### Document text:

══════

Will Fulfillment Demands Change as Manufacturing Moves Back Onshore?

Published : June 24, 2015


Demand, trends, growing seasons — the market has moved in cycles since the very first entrepreneur set up his or her little roadside stand in an ancient village. Poised at the brink of another cycle, analysts are watching as fulfillment contracts in the wake of a reshoring trend that has left domestic companies wondering if they're ready to embrace it.

Have you considered the impact that having overseas materials and manufacturing suddenly show up next door would have on your business? There are certainly a number of benefits, but that doesn't mean reshoring doesn't bring challenges as well.

Consider the following ways your shipping workflows might change if your suppliers make the jump back home.

Order Sizes Will Likely Need Adjustment

Without the consideration of minimum piece orders for overseas shipping purposes, don't be surprised if offerings from domestic suppliers get a bit smaller. If your supply chain relies on having pallets of a certain raw material or component in specific numbers on a specific timeline, something as small as a change in available order sizes can throw a wrench in the works.

══════

### Tasks to complete:
a) Please arrange the records below as a numbered list, covering the stretch from the start of the records through the line that contains "common name: Yellow warbler", and leave out any blank lines.
b) Pick up the article on reshoring and fulfillment above at its final sentence and continue writing it.

Extracted records:
══════

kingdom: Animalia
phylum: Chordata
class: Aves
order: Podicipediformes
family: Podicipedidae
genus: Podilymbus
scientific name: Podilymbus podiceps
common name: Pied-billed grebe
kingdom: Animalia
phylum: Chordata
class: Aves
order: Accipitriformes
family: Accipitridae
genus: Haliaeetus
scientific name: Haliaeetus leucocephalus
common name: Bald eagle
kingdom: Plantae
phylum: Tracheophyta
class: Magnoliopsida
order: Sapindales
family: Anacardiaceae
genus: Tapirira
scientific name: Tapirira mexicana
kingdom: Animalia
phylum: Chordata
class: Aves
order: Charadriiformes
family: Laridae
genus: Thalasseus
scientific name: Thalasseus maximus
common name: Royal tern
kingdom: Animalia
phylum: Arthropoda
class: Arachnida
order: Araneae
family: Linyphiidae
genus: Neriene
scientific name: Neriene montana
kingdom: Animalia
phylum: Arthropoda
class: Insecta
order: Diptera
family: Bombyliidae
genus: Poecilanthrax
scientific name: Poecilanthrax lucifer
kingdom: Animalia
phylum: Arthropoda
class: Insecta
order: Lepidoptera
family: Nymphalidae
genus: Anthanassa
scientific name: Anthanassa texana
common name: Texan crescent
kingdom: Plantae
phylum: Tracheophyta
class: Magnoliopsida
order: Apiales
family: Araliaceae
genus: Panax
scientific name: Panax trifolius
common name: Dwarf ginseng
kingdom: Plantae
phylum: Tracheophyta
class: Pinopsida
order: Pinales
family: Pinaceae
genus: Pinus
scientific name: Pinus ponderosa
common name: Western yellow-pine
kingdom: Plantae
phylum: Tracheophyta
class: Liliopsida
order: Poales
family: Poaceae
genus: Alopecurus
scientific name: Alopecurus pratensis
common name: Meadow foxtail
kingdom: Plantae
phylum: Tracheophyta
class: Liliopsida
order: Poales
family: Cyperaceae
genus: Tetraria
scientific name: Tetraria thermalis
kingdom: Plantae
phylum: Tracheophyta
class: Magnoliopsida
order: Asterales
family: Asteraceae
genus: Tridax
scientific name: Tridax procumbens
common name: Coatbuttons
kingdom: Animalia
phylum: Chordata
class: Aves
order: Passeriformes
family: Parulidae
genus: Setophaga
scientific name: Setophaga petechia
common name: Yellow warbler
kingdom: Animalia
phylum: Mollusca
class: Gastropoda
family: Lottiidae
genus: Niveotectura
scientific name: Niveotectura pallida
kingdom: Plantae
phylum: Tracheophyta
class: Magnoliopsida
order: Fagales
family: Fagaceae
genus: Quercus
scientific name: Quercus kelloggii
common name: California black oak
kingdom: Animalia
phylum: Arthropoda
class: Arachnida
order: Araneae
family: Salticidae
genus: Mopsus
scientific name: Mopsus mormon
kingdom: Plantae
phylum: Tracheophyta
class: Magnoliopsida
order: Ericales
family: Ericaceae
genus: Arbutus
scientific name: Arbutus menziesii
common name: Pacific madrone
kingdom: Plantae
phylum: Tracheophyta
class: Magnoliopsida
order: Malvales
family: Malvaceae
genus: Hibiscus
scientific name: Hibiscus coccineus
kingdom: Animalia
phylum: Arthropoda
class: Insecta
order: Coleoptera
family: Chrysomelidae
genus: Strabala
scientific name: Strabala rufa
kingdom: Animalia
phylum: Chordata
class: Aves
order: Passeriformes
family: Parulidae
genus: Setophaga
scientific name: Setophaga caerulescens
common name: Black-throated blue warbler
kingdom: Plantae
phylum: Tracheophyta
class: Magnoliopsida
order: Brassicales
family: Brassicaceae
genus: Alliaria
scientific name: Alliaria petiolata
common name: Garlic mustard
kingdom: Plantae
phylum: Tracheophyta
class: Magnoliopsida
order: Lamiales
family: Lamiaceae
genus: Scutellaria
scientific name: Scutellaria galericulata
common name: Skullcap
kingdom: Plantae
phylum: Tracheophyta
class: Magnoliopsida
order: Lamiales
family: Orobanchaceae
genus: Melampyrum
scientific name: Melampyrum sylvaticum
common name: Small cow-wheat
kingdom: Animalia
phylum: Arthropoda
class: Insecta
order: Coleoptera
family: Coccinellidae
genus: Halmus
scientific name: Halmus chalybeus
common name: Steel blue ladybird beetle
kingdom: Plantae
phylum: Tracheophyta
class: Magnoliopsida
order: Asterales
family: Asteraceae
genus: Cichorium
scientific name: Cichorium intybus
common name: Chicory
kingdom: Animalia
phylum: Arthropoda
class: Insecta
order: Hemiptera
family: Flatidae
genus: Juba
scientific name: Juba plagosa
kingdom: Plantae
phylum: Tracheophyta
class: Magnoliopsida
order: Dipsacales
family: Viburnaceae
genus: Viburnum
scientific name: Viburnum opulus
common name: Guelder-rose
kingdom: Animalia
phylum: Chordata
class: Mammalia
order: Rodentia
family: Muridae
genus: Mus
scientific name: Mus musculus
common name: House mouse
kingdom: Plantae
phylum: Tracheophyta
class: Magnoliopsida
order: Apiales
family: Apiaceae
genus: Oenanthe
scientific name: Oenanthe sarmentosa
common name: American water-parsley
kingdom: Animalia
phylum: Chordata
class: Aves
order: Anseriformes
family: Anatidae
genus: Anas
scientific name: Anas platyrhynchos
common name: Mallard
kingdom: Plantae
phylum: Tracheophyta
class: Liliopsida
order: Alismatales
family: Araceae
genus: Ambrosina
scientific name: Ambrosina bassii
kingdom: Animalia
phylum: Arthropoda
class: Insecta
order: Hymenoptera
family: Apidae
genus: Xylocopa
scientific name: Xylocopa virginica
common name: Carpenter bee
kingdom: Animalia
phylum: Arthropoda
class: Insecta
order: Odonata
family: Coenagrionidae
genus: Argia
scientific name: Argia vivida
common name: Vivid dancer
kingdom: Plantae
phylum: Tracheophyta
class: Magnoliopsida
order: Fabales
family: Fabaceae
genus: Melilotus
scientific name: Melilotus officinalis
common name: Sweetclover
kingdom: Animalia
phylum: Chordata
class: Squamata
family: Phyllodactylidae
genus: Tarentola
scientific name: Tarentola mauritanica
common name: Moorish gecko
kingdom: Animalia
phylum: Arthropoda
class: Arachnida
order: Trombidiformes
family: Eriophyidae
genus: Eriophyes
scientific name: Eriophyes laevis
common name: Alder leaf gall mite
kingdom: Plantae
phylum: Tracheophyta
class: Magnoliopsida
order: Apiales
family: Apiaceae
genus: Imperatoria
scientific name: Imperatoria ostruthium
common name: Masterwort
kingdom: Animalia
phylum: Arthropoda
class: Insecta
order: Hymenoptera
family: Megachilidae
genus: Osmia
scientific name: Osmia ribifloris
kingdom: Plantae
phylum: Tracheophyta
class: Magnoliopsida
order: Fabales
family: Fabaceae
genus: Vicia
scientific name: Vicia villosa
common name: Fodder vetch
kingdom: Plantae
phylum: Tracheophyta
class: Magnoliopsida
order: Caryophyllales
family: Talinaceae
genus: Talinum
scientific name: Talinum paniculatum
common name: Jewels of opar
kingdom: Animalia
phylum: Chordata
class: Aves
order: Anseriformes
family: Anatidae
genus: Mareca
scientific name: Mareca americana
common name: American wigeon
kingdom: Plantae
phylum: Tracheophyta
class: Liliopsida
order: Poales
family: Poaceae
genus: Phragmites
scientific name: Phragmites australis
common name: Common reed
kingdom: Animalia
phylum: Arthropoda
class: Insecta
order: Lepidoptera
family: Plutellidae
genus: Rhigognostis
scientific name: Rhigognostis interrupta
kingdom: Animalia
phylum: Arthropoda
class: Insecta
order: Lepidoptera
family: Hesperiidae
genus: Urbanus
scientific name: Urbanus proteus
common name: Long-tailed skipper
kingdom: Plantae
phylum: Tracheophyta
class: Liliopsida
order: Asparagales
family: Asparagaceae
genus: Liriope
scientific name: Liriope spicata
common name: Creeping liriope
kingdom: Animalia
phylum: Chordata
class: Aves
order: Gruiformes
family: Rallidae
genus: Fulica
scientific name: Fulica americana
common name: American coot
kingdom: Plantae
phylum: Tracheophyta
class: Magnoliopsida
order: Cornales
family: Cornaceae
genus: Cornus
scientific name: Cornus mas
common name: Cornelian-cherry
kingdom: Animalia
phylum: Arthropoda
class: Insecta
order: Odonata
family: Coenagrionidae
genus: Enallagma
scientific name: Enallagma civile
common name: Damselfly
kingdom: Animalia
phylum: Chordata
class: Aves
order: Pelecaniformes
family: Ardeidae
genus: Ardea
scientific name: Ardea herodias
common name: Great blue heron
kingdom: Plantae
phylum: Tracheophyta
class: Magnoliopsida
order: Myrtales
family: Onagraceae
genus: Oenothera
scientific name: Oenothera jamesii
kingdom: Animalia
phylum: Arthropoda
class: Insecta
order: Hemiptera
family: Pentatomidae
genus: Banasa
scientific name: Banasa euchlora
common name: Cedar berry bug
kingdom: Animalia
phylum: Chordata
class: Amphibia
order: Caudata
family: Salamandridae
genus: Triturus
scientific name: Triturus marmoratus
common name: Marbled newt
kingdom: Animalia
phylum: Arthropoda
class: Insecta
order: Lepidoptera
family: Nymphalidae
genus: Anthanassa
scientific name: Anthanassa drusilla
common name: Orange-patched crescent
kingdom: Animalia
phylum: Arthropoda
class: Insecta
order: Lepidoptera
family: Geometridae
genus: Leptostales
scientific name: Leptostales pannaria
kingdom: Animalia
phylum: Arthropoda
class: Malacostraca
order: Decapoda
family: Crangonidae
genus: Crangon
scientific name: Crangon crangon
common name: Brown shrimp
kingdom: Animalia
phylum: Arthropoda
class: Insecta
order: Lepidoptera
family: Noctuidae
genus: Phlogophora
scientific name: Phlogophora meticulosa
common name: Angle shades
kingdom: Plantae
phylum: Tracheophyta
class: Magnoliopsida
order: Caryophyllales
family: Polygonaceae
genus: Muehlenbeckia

══════

### Solved problems:
a)
1. kingdom: Animalia
2. phylum: Chordata
3. class: Aves
4. order: Podicipediformes
5. family: Podicipedidae
6. genus: Podilymbus
7. scientific name: Podilymbus podiceps
8. common name: Pied-billed grebe
9. kingdom: Animalia
10. phylum: Chordata
11. class: Aves
12. order: Accipitriformes
13. family: Accipitridae
14. genus: Haliaeetus
15. scientific name: Haliaeetus leucocephalus
16. common name: Bald eagle
17. kingdom: Plantae
18. phylum: Tracheophyta
19. class: Magnoliopsida
20. order: Sapindales
21. family: Anacardiaceae
22. genus: Tapirira
23. scientific name: Tapirira mexicana
24. kingdom: Animalia
25. phylum: Chordata
26. class: Aves
27. order: Charadriiformes
28. family: Laridae
29. genus: Thalasseus
30. scientific name: Thalasseus maximus
31. common name: Royal tern
32. kingdom: Animalia
33. phylum: Arthropoda
34. class: Arachnida
35. order: Araneae
36. family: Linyphiidae
37. genus: Neriene
38. scientific name: Neriene montana
39. kingdom: Animalia
40. phylum: Arthropoda
41. class: Insecta
42. order: Diptera
43. family: Bombyliidae
44. genus: Poecilanthrax
45. scientific name: Poecilanthrax lucifer
46. kingdom: Animalia
47. phylum: Arthropoda
48. class: Insecta
49. order: Lepidoptera
50. family: Nymphalidae
51. genus: Anthanassa
52. scientific name: Anthanassa texana
53. common name: Texan crescent
54. kingdom: Plantae
55. phylum: Tracheophyta
56. class: Magnoliopsida
57. order: Apiales
58. family: Araliaceae
59. genus: Panax
60. scientific name: Panax trifolius
61. common name: Dwarf ginseng
62. kingdom: Plantae
63. phylum: Tracheophyta
64. class: Pinopsida
65. order: Pinales
66. family: Pinaceae
67. genus: Pinus
68. scientific name: Pinus ponderosa
69. common name: Western yellow-pine
70. kingdom: Plantae
71. phylum: Tracheophyta
72. class: Liliopsida
73. order: Poales
74. family: Poaceae
75. genus: Alopecurus
76. scientific name: Alopecurus pratensis
77. common name: Meadow foxtail
78. kingdom: Plantae
79. phylum: Tracheophyta
80. class: Liliopsida
81. order: Poales
82. family: Cyperaceae
83. genus: Tetraria
84. scientific name: Tetraria thermalis
85. kingdom: Plantae
86. phylum: Tracheophyta
87. class: Magnoliopsida
88. order: Asterales
89. family: Asteraceae
90. genus: Tridax
91. scientific name: Tridax procumbens
92. common name: Coatbuttons
93. kingdom: Animalia
94. phylum: Chordata
95. class: Aves
96. order: Passeriformes
97. family: Parulidae
98. genus: Setophaga
99. scientific name: Setophaga petechia
100. common name: Yellow warbler

b)
In the same vein, high-demand and low-demand times will align, so while there will no longer be a mandatory lull for foreign holidays such as Chinese New Year, your domestic orders will need to queue up alongside other domestic orders, potentially increasing turnaround times. Manufacturers may find themselves needing just as much lead time when placing their eventual orders. Rather than transportation eating up the time budget, delay will likely come from increased stateside demand.

It will be the long term planners who emerge victorious.

Oversight and Transparency: A Double-Edged Sword

Educated consumers and federal regulations are increasing the demand for transparency and ethical sourcing. It would seem that shifting chunks of fulfillment back onto home shores would be a win-win, in this case. However, as Frank Russo explains in an article for Manufacturing.net, policies and procedures may be more lax overseas while still remaining ethical. Domestic production houses and material suppliers will need to wrestle with land rights, high mandatory wages, unions and other considerations that likely didn't cause headaches prior to reshoring efforts.

While consumers and regulatory bodies will undoubtedly appreciate the transparency that comes with operating on home turf, your supply chain's to-do list just got much longer — potentially raising their prices along with it.

Expect Supply and Demand to Alter Transportation

Eager for more contracts and work after steadily losing business to overseas competitors, transportation companies are likely to start pulling out their calculators as soon as reshoring shows itself to be more than a spike on the charts.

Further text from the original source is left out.